**TASK STATEMENT:** Can you write out the lines of the records below as a numbered list, starting at the line containing "Does the chart have visible grid lines?" and ending at the end of the records, with blank lines and pictures left out?

== Segment start ==

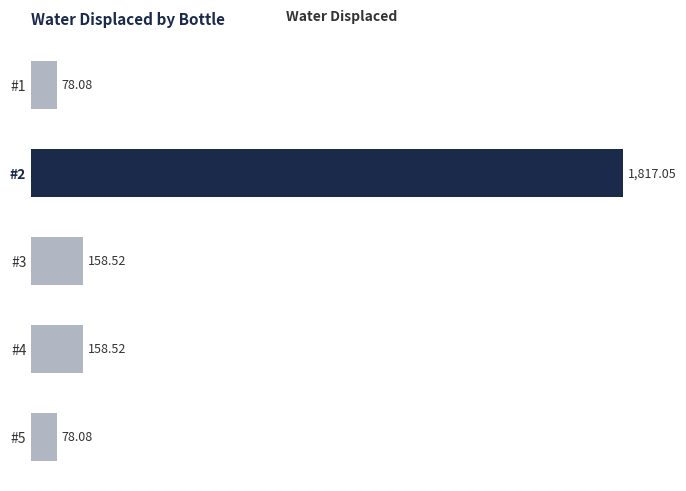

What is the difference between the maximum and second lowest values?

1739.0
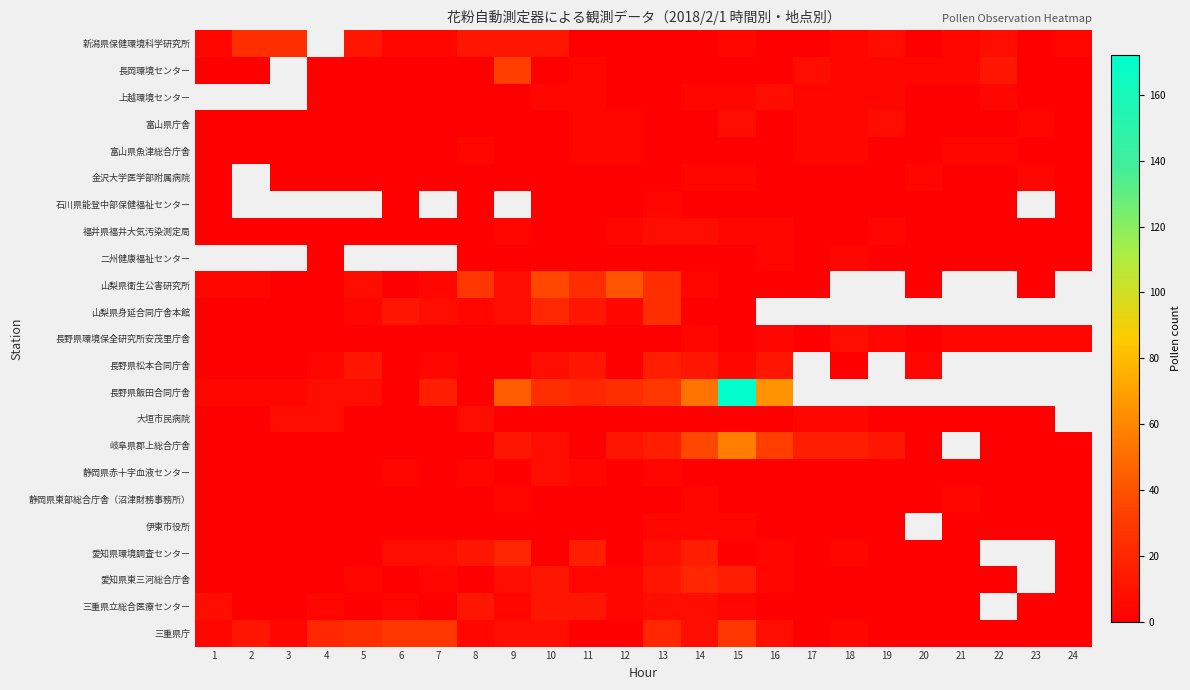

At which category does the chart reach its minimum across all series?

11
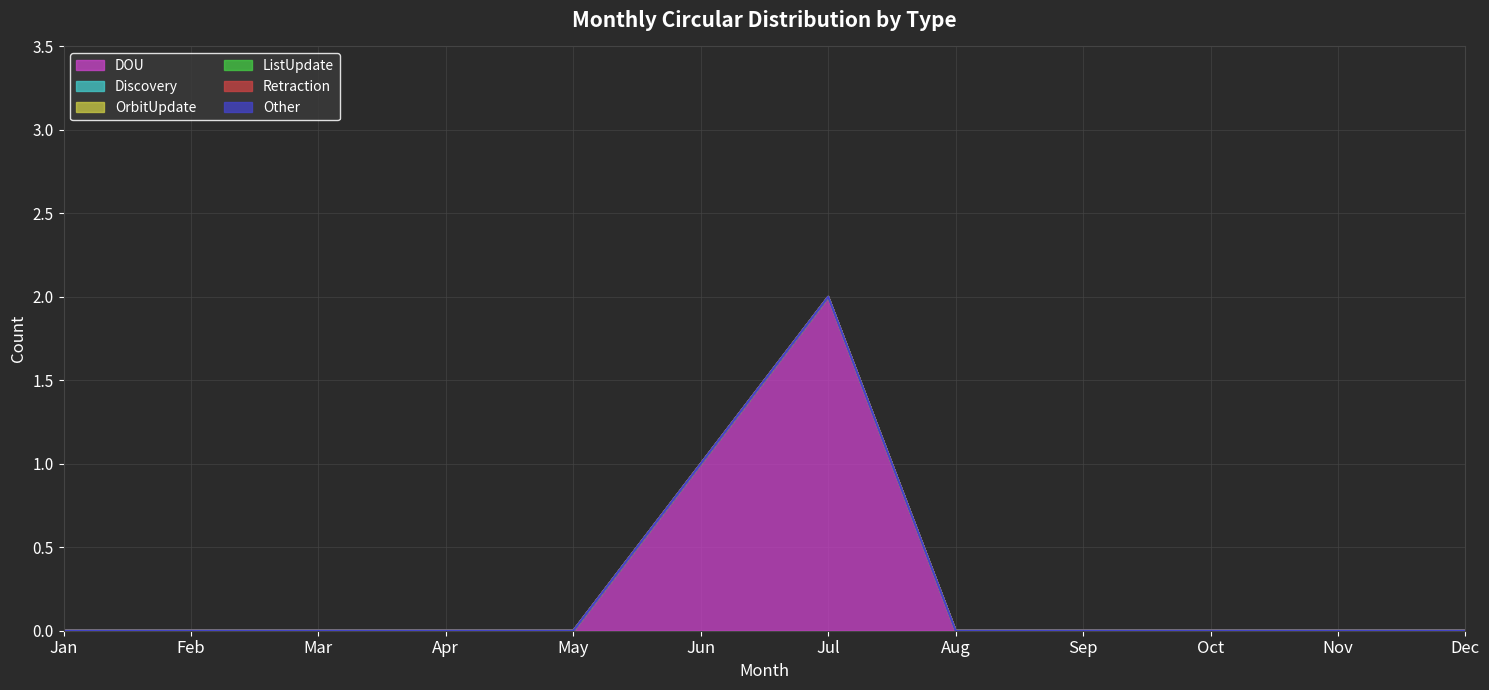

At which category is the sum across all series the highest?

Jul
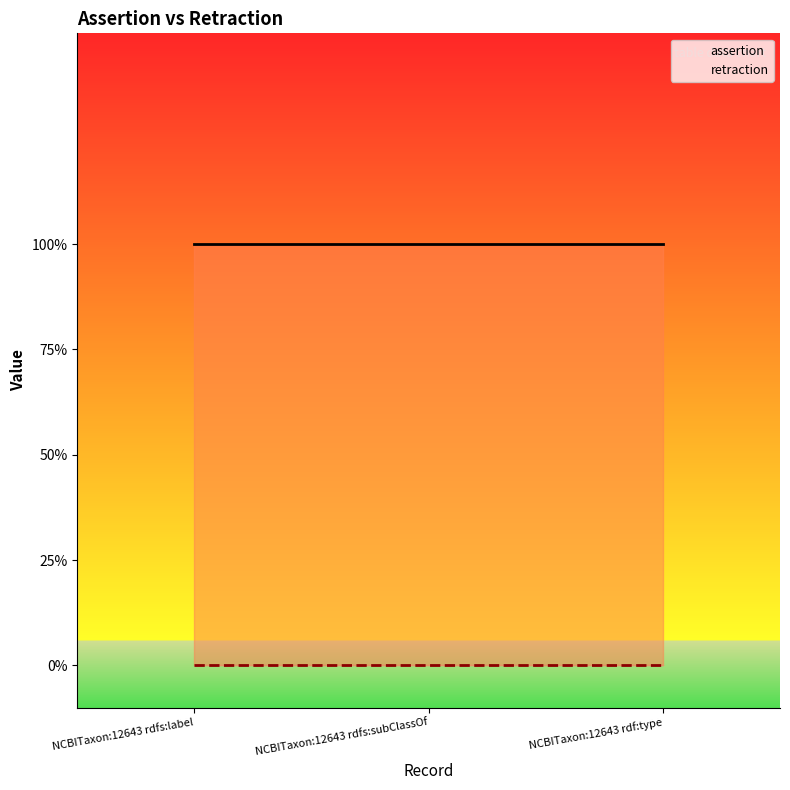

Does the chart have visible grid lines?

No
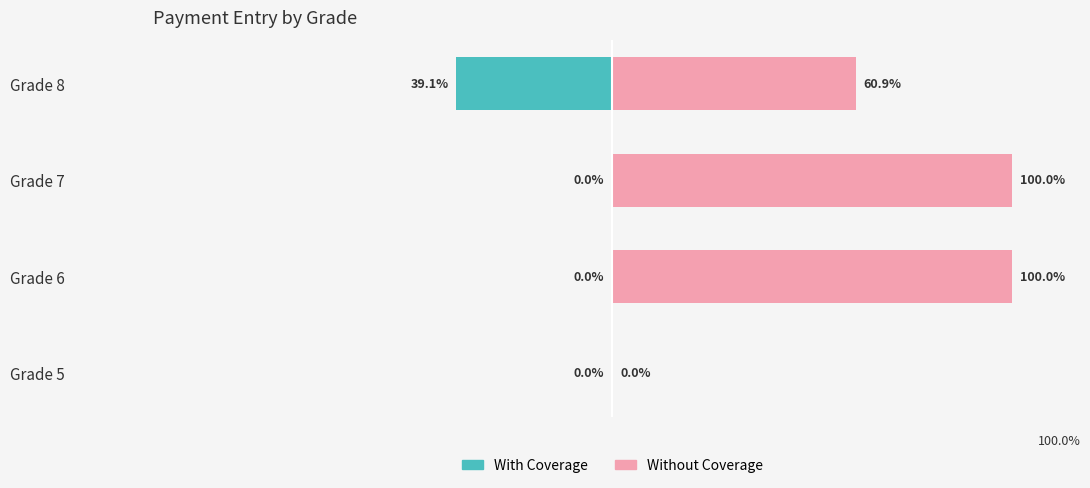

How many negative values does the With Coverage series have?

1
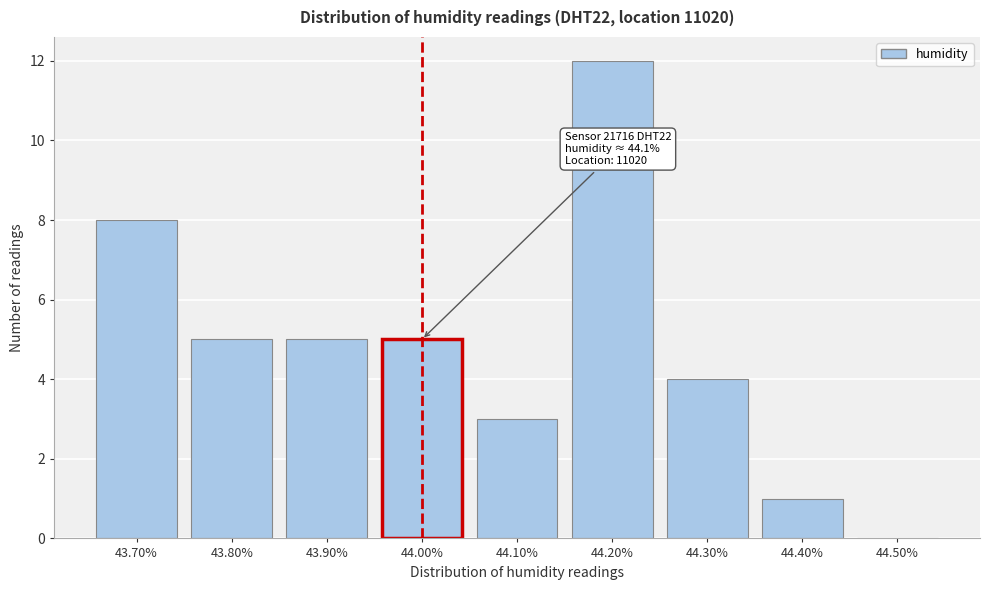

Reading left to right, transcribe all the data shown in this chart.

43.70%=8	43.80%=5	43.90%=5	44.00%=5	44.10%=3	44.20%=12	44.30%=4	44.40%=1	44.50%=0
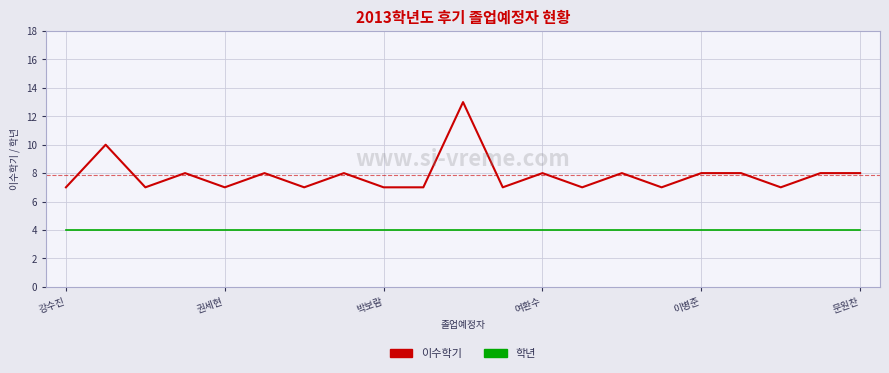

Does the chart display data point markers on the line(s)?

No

== Segment end ==

**OUTPUT OF THE TASK:**
1. Does the chart have visible grid lines?
2. No
3. How many negative values does the With Coverage series have?
4. 1
5. Reading left to right, transcribe all the data shown in this chart.
6. 43.70%=8	43.80%=5	43.90%=5	44.00%=5	44.10%=3	44.20%=12	44.30%=4	44.40%=1	44.50%=0
7. Does the chart display data point markers on the line(s)?
8. No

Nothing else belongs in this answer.